EXTRAIT À LIRE:

■ ■ ■ ■

CHAPITRE II :
L'ÉCONOMIE ET LA SOCIÉTÉ
AU SEUIL
DE LA MODERNITÉ
I. UNE SOCIETE PLUS OUVERTE
L'ère de l'information, nous y sommes
déjà. Les conséquences sur l'évolution de nos
sociétés sont en cours, inéluctables. La
numérisation de l'information, sa diffusion instantanée et
universelle, la disponibilité d'outils individuels de plus en plus
" intelligents " de recherche et de traitement des données
numérisées, en un mot, la mise en contact permanente des hommes
et des sociétés de notre planète bouleversent nos
habitudes. Toutes les hiérarchies sont ébranlées. Chacun
ayant accès aux mêmes informations, le pouvoir hiérarchique
change de nature, ses modalités d'exercice doivent aussi évoluer.
Seuls les ordres admis et compris seront à l'avenir
exécutés. Tous les acteurs de la vie sociale, et au premier chef
les pouvoirs publics, doivent avoir conscience de ces bouleversements : il
faut en tirer parti et en limiter les risques.
Il est intéressant de relever plus spécialement quelques
tendances de fond susceptibles d'imprimer un cours nouveau à la vie de
nos sociétés :
- la mondialisation accélérée,
- la démocratisation de l'accès au savoir,
- la prolifération de l'information,
- la fragilisation des hiérarchies,
- la nécessaire transparence.
A. LA MONDIALISATION
La société de l'information est
structurée autour de réseaux internationaux ; l'information
et la communication se font en temps réel.
Aucun Etat ne saurait se retrancher à l'écart de ces
réseaux, sauf à se résoudre au déclin.

■ ■ ■ ■

LIGNES:
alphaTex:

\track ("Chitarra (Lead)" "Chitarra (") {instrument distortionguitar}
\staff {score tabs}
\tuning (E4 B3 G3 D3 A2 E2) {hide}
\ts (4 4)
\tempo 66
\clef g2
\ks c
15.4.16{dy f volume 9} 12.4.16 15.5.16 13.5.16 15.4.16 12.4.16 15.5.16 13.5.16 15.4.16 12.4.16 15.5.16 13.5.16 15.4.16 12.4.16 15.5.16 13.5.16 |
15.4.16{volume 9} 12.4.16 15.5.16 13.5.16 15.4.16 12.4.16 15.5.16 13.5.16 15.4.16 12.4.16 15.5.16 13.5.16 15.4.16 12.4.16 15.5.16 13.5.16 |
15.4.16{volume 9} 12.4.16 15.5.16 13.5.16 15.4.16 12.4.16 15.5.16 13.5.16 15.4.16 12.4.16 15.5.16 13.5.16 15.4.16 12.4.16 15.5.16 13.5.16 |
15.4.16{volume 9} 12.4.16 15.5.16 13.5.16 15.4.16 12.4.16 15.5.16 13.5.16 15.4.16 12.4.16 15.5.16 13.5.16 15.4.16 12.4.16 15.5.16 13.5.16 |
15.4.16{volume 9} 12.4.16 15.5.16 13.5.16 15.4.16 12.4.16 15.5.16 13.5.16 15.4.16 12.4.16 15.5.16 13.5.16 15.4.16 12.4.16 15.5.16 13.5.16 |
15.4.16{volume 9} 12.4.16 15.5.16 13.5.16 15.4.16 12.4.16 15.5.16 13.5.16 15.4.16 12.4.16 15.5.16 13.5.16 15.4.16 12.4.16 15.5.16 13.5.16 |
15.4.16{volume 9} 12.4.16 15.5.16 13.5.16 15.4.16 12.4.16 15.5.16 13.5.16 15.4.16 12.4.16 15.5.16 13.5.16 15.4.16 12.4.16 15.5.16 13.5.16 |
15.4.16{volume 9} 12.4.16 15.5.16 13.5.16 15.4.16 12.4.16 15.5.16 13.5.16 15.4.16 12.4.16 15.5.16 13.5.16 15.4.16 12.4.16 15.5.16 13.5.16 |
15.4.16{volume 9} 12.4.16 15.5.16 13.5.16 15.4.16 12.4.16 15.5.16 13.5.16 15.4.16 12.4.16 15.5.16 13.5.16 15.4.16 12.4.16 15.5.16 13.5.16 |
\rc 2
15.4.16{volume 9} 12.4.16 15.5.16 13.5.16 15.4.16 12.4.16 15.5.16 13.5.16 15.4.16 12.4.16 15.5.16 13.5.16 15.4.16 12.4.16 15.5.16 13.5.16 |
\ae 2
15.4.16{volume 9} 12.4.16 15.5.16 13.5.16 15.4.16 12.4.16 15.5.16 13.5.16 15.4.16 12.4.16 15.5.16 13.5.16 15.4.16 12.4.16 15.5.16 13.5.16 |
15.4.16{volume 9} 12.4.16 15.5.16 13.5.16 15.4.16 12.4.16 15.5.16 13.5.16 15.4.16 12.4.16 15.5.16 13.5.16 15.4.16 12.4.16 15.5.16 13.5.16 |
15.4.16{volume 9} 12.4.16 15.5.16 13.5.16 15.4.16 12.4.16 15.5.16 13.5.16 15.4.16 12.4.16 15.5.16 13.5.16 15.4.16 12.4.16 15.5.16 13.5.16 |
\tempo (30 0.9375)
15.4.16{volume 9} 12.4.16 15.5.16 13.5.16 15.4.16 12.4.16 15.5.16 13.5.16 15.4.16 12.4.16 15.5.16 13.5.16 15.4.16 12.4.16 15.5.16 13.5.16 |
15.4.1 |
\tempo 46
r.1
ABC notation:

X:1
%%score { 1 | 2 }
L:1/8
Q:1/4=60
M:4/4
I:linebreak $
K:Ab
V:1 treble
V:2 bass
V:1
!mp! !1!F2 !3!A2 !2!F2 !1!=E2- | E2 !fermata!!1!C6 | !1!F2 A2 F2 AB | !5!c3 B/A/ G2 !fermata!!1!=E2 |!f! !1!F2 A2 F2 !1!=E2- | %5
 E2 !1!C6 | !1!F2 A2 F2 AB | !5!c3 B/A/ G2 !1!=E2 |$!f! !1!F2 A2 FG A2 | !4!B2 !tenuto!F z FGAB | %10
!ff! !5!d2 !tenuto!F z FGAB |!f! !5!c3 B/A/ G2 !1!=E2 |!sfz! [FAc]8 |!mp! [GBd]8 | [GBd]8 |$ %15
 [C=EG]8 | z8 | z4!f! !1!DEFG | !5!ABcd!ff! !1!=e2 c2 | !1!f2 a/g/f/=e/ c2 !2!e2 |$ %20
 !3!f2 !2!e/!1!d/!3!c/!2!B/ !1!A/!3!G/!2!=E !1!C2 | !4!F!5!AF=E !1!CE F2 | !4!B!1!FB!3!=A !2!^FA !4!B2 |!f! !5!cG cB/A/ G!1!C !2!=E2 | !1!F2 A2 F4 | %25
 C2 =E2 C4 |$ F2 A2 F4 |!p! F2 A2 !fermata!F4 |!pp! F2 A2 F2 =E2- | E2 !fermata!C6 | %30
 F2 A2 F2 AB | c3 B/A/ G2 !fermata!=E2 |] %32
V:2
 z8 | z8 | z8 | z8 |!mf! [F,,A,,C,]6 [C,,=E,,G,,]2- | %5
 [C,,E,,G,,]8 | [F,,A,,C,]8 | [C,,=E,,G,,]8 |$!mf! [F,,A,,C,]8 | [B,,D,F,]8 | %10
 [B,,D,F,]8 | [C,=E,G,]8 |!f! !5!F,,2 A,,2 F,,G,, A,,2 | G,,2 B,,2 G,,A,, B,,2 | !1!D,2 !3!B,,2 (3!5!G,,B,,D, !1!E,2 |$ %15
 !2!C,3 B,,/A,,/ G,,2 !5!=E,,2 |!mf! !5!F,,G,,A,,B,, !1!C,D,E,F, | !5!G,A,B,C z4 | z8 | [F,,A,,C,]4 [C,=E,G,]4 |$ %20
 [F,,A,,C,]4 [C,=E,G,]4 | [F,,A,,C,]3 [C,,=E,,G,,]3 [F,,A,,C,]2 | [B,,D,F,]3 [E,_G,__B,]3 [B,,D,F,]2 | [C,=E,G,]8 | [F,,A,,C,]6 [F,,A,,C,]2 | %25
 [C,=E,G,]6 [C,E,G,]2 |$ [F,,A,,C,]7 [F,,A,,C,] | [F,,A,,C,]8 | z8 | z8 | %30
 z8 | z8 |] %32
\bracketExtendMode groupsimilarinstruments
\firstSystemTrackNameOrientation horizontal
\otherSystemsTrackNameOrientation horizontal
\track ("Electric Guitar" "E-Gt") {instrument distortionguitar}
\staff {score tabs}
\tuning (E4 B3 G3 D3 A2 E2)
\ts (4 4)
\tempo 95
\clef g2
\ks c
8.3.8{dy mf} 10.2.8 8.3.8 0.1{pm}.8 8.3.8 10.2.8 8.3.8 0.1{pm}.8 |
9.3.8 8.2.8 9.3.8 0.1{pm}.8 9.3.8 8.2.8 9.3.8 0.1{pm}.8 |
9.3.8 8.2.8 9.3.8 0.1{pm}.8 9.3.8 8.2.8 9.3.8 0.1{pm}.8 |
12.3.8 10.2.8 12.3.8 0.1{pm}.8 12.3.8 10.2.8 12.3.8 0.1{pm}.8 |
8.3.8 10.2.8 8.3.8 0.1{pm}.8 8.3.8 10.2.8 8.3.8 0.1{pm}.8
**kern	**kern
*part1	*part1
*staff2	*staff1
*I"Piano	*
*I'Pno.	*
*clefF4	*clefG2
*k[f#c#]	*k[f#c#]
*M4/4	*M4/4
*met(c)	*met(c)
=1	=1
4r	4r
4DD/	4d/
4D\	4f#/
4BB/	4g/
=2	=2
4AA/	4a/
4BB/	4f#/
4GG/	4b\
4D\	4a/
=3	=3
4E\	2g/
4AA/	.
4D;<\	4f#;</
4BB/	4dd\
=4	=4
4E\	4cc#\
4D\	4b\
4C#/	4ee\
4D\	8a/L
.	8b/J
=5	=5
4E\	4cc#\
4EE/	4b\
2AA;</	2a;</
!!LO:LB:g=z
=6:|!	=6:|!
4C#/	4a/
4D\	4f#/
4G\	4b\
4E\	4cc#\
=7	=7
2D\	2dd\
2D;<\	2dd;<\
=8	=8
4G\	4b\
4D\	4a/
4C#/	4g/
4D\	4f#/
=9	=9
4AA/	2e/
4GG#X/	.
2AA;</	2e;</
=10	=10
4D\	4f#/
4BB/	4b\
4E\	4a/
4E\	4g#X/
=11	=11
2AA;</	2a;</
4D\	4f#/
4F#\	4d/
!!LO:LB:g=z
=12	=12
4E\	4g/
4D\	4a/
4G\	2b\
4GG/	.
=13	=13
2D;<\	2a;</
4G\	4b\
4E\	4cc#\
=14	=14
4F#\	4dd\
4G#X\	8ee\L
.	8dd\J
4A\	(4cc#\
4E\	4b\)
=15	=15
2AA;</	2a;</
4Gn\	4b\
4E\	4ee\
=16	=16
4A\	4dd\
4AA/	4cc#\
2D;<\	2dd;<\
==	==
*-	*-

■ ■ ■ ■

SÉRIE DE TÂCHES:
- A) Recopiez le passage de l'extrait sur la société de l'information qui va de "Seuls les ordres" jusqu'à "la nécessaire transparence.", en changeant "pouvoirs publics" en "autorités publiques".
- B) Répondez à ces questions sur l'extrait sur la société de l'information :
(i) Quels ordres seront exécutés à l'avenir ?
(ii) Autour de quoi la société de l'information est-elle structurée ?
(iii) À quoi doit se résoudre un État qui se retranche à l'écart de ces réseaux ?
- C) Quelles sont les tendances de fond relevées dans l'extrait sur la société de l'information comme susceptibles d'imprimer un cours nouveau à la vie de nos sociétés ?

RÉPONSES DANS L'ORDRE:
- A)
Seuls les ordres admis et compris seront à l'avenir
exécutés. Tous les acteurs de la vie sociale, et au premier chef
les autorités publiques, doivent avoir conscience de ces bouleversements : il
faut en tirer parti et en limiter les risques.
Il est intéressant de relever plus spécialement quelques
tendances de fond susceptibles d'imprimer un cours nouveau à la vie de
nos sociétés :
- la mondialisation accélérée,
- la démocratisation de l'accès au savoir,
- la prolifération de l'information,
- la fragilisation des hiérarchies,
- la nécessaire transparence.

- B)
(i) Seuls les ordres admis et compris.
(ii) Autour de réseaux internationaux.
(iii) Au déclin.

- C)
- la mondialisation accélérée
- la démocratisation de l'accès au savoir
- la prolifération de l'information
- la fragilisation des hiérarchies
- la nécessaire transparence